View of the Colonnade, St. Peter’s Square in Rome (C.W....
View of the Colonnade, St. Peter’s Square in Rome (C.W. Eckersberg (1783-1853))
In the picture of St. Peter’s Square, Eckersberg has more or less ignored the two natural main motifs in the area in front of St. Peter’s: he shows us neither the imposing church facade with the famous dome nor the striking colonnades of the square in their full length. Eckersberg has looked more at the possibilities for perspective construction offered by the transverse axis of the square. The foreground’s colossal columns – rendered in minute detail – precisely underline the distance between foreground and background, while the fountains, the figures and the obelisk mark out the inward-leading lines of the perspective.
It is a framed view with a tightly structured space where the emphasis has been given to the specially selected angle and the potential it offers.
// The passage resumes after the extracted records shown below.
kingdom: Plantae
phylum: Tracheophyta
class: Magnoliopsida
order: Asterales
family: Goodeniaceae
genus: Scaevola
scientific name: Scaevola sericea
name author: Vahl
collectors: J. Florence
As observers we are made aware, manipulated – very discreetly – into seeing the surroundings from a different angle than the usual one.
Eckersberg’s painting is generally characterized by a convincing exploratory use of the possibilities of perspective. In addition he is radical in choosing neglected sections of the surroundings as his main motifs. Issues of perspective had come to interest Eckersberg during a study period in Paris. Later, when he went to Rome, he cultivated this interest more intensely in a series of views of the well-known sights of the city. Ordrupgaard’s picture is an example of such a view.